Slavery is one of the darkest parts of American history and I understand why we try to forget the savagery this country was built on. I am not suggesting that we revisit the Willie Lynch letter or Fredrick Douglass Slave Narratives every day, but I believe it does our country no good to have this history completely removed from our purview. It was with that motivation I walked the black heritage trail this past weekend.
Funny enough I had been using the term Freedom Trail to talk about the Black Heritage Trail, because they melted together in my mind as points in America’s freedom. However, when I started at the statue for the 54th regiment, I realized that our history remains as segregated as Jim Crow.
Walking the Black Heritage Trail I saw the homes of escaped slaves, stops on the Underground Railroad, and the first black public school ever built. Looking at these brick buildings and cobble stone streets I imagined abolitionist William Lloyd Garrison and escaped slave Fredrick Douglass walking through Beacon Hill, meeting in secret or speaking publicly at the African Meeting House. “Another chapter in America’s search for freedom happened in Boston,” I thought to myself with pride.

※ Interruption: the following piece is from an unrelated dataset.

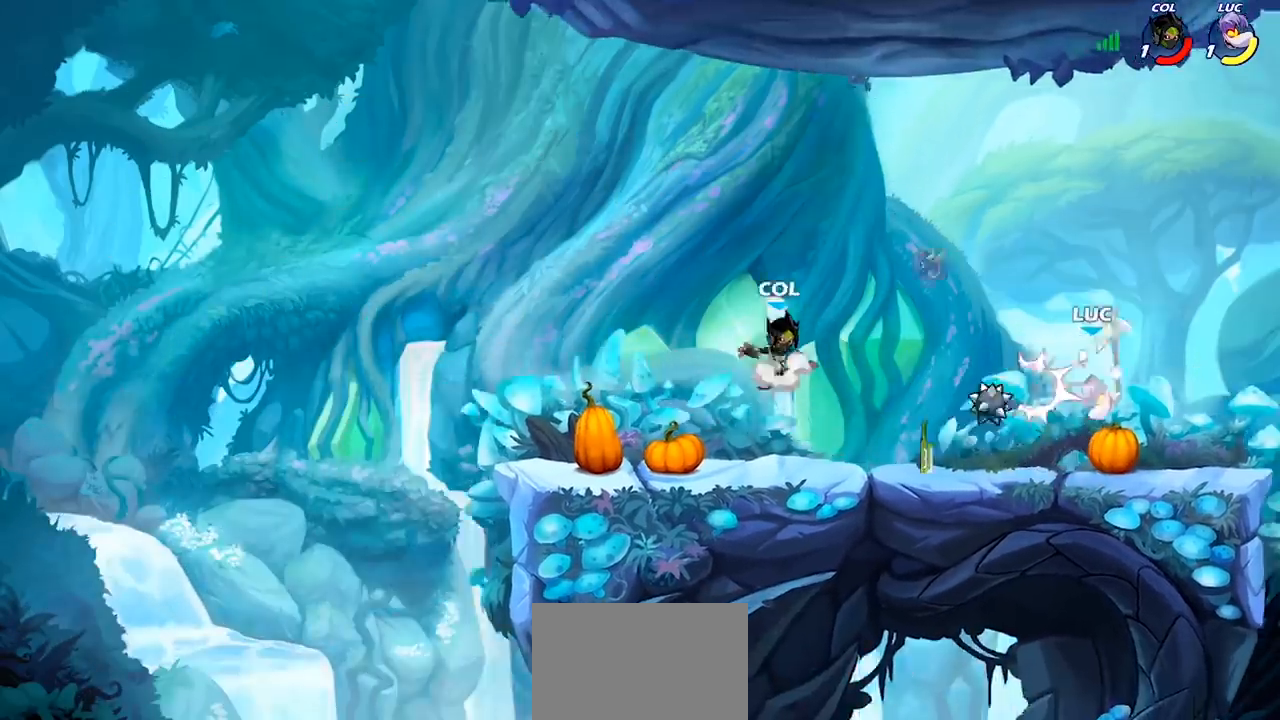
{"buttons": [], "left_stick": "center", "right_stick": "center", "events": [[167, "R2", "up"], [167, "left_stick", "left"], [400, "left_stick", "center"]]}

When at the African Meeting House I was pleased to see how busy they were and disappointed that a majority of visitors were black. While I agree it’s important for African Americans to know their history, the story of slavery is more than black history, its American history. It’s the original sin for a country founded on equality. I became personally hurt watching so many white families walk the Freedom Trail and not continue on to the Black Heritage Trail.
The Black Heritage Trail should be a freedom trail, and we should be making every effort to integrate our history to tell the complete story of freedom in America.